**WHAT THIS TASK INVOLVES**
Please keep to the lines below from the one with "fx_px: 37301" through the one with "focal_mm: 500", and restate them word for word, ends included.

**Camera geometry data**

───

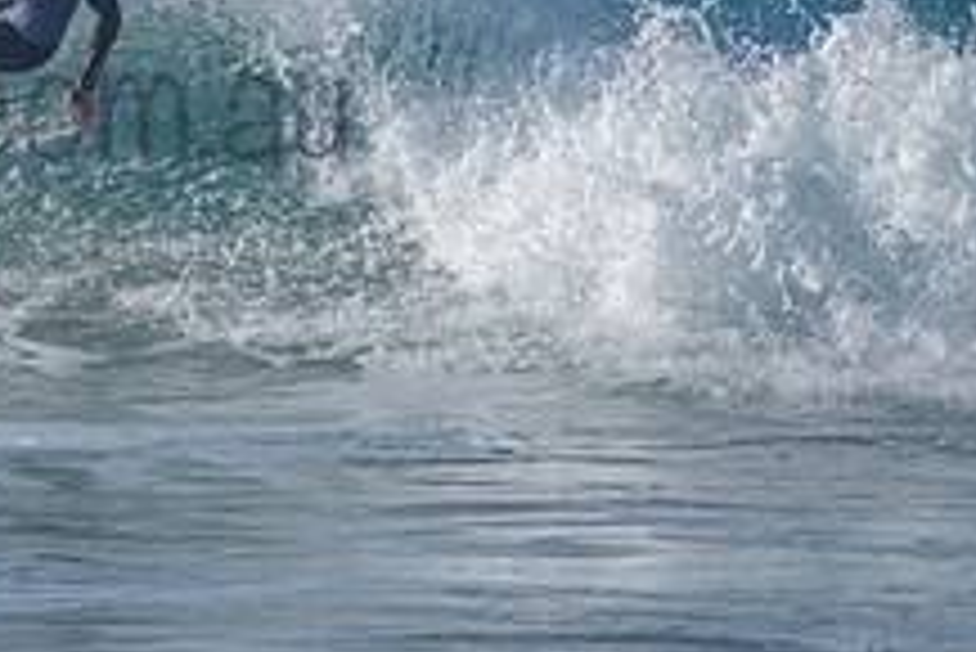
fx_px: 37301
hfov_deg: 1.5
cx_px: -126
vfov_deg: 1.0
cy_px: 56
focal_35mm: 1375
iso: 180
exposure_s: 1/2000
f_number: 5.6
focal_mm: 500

───

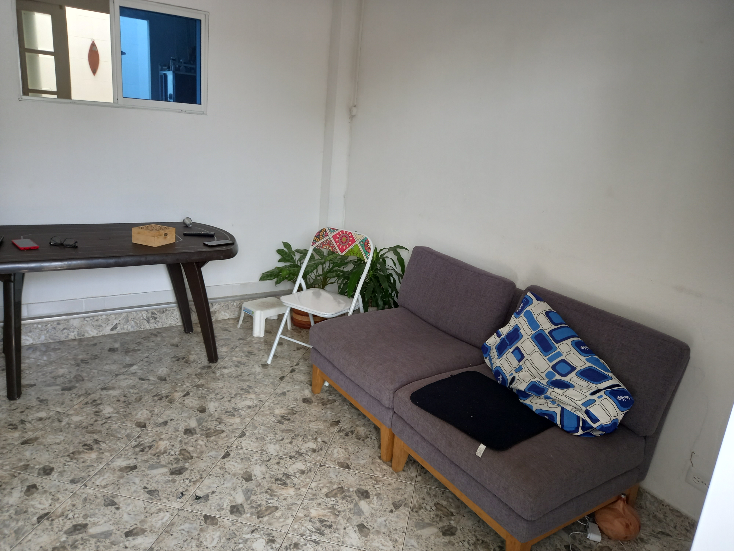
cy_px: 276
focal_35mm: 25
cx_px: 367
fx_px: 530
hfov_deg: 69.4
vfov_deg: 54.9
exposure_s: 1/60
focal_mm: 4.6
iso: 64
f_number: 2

───

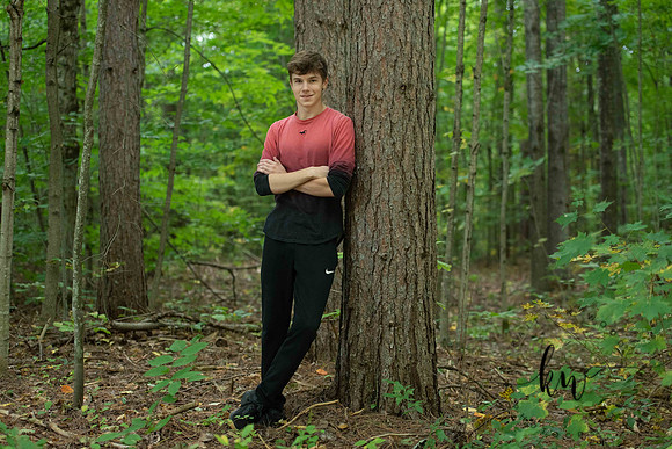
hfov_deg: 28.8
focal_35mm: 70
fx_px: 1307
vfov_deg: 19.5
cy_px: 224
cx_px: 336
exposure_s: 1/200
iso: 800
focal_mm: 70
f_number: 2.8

───

**RESPONSE FOR THIS EXERCISE**
fx_px: 37301
hfov_deg: 1.5
cx_px: -126
vfov_deg: 1.0
cy_px: 56
focal_35mm: 1375
iso: 180
exposure_s: 1/2000
f_number: 5.6
focal_mm: 500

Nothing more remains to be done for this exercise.